Search the listing below for the word "Beurteilung", and copy every line in which it turns up.

*** Begin section ***

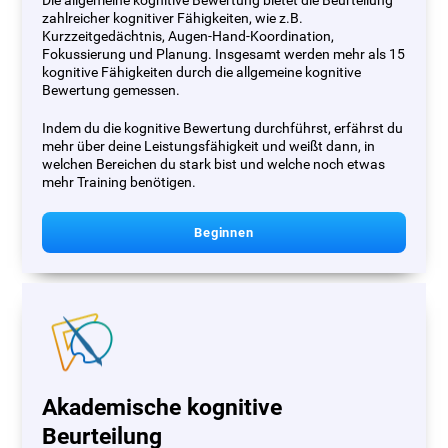
Die allgemeine kognitive Bewertung bietet die Beurteilung
zahlreicher kognitiver Fähigkeiten, wie z.B.
Kurzzeitgedächtnis, Augen-Hand-Koordination,
Fokussierung und Planung. Insgesamt werden mehr als 15
kognitive Fähigkeiten durch die allgemeine kognitive
Bewertung gemessen.
Indem du die kognitive Bewertung durchführst, erfährst du
mehr über deine Leistungsfähigkeit und weißt dann, in
welchen Bereichen du stark bist und welche noch etwas
mehr Training benötigen.
Beginnen
Akademische kognitive
Beurteilung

*** End section ***

Task response:
Die allgemeine kognitive Bewertung bietet die Beurteilung
Beurteilung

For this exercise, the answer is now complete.